Que faire si on échoue ? L’échec n’est pas fatal, c’est l’attitude qui peut l’être. La pire réaction, celle qui pourrait donner un coup de frein à la carrière ? Rejeter la responsabilité sur tout le monde et sur toutes sortes de facteurs. « Il faut assumer ce qui arrive, essayer de comprendre les raisons de son échec et rebondir rapidement, conseille Lyne Talbot. C’est ce que fait un bon leader. »

Trouver un mentor

Avoir un mentor est un atout pour progresser sur le plan professionnel. Cette relation permet de bénéficier du bagage d’un cadre d’expérience, de trouver un soutien, une écoute et des encouragements, et aussi de prendre des décisions plus éclairées.

Comme directeur adjoint, Michel Vincent a 18 personnes sous sa responsabilité. Or, il n’avait jamais géré d’équipes en tant que supérieur hiérarchique avant d’être promu à ce poste.

« Le directeur du service, avec qui j’ai travaillé deux ans avant qu’il ne prenne sa retraite, a agi comme un mentor avec moi. Il m’a fait profiter de son expérience en me parlant de situations difficiles qu’il a dû gérer, en m’expliquant comment il prenait ses décisions, en répondant à mes questions. Il m’a apporté un soutien important concernant la gestion du personnel. »

Passer de collègue à patron

Enfin, avec l’accession au statut de gestionnaire, vient aussi le passage de collègue à patron. Mieux vaut avoir la victoire modeste, surtout si un collègue convoitait le poste comme ç’a été le cas lorsque Nathalie Maillé a été promue la première fois.

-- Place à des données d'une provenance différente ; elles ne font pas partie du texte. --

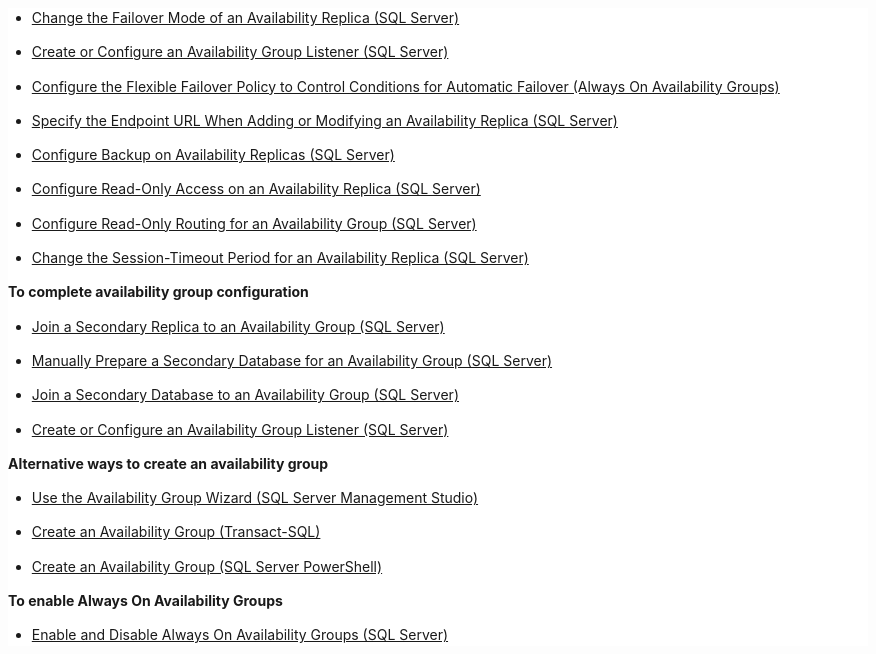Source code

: -   [Change the Failover Mode of an Availability Replica &#40;SQL Server&#41;](../../../database-engine/availability-groups/windows/change-the-failover-mode-of-an-availability-replica-sql-server.md)  
  
-   [Create or Configure an Availability Group Listener &#40;SQL Server&#41;](../../../database-engine/availability-groups/windows/create-or-configure-an-availability-group-listener-sql-server.md)  
  
-   [Configure the Flexible Failover Policy to Control Conditions for Automatic Failover &#40;Always On Availability Groups&#41;](../../../database-engine/availability-groups/windows/configure-flexible-automatic-failover-policy.md)  
  
-   [Specify the Endpoint URL When Adding or Modifying an Availability Replica &#40;SQL Server&#41;](../../../database-engine/availability-groups/windows/specify-endpoint-url-adding-or-modifying-availability-replica.md)  
  
-   [Configure Backup on Availability Replicas &#40;SQL Server&#41;](../../../database-engine/availability-groups/windows/configure-backup-on-availability-replicas-sql-server.md)  
  
-   [Configure Read-Only Access on an Availability Replica &#40;SQL Server&#41;](../../../database-engine/availability-groups/windows/configure-read-only-access-on-an-availability-replica-sql-server.md)  
  
-   [Configure Read-Only Routing for an Availability Group &#40;SQL Server&#41;](../../../database-engine/availability-groups/windows/configure-read-only-routing-for-an-availability-group-sql-server.md)  
  
-   [Change the Session-Timeout Period for an Availability Replica &#40;SQL Server&#41;](../../../database-engine/availability-groups/windows/change-the-session-timeout-period-for-an-availability-replica-sql-server.md)  
  
 **To complete availability group configuration**  
  
-   [Join a Secondary Replica to an Availability Group &#40;SQL Server&#41;](../../../database-engine/availability-groups/windows/join-a-secondary-replica-to-an-availability-group-sql-server.md)  
  
-   [Manually Prepare a Secondary Database for an Availability Group &#40;SQL Server&#41;](../../../database-engine/availability-groups/windows/manually-prepare-a-secondary-database-for-an-availability-group-sql-server.md)  
  
-   [Join a Secondary Database to an Availability Group &#40;SQL Server&#41;](../../../database-engine/availability-groups/windows/join-a-secondary-database-to-an-availability-group-sql-server.md)  
  
-   [Create or Configure an Availability Group Listener &#40;SQL Server&#41;](../../../database-engine/availability-groups/windows/create-or-configure-an-availability-group-listener-sql-server.md)  
  
 **Alternative ways to create an availability group**  
  
-   [Use the Availability Group Wizard &#40;SQL Server Management Studio&#41;](../../../database-engine/availability-groups/windows/use-the-availability-group-wizard-sql-server-management-studio.md)  
  
-   [Create an Availability Group &#40;Transact-SQL&#41;](../../../database-engine/availability-groups/windows/create-an-availability-group-transact-sql.md)  
  
-   [Create an Availability Group &#40;SQL Server PowerShell&#41;](../../../database-engine/availability-groups/windows/create-an-availability-group-sql-server-powershell.md)  
  
 **To enable Always On Availability Groups**  
  
-   [Enable and Disable Always On Availability Groups &#40;SQL Server&#41;](../../../database-engine/availability-groups/windows/enable-and-disable-always-on-availability-groups-sql-server.md)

« J’ai dit à mes collègues que la situation était délicate, mais qu’il fallait s’assurer de garder le dialogue ouvert, relate-t-elle. Celui qui aurait voulu décrocher le poste m’a avoué sa déception et j’ai trouvé ça fantastique. S’il y a un éléphant dans le salon, il faut le dire ! Tout le monde se sent mieux après. »

D’ailleurs, si on obtient une promotion que des collègues espéraient, une bonne pratique est de les rencontrer individuellement pour leur dire que l’on comprend leur déception. On les assure aussi de notre soutien dans l’avancement de leur carrière.

Quand on devient patron, faut-il garder une distance avec les collègues qu’on supervise ? Dans la plupart des entreprises, les relations entre patrons et employés sont plus conviviales qu’avant. Il revient à chacun d’établir ses frontières professionnelles. Il faut cependant veiller à respecter le caractère confidentiel des informations sensibles auxquelles on aura désormais accès.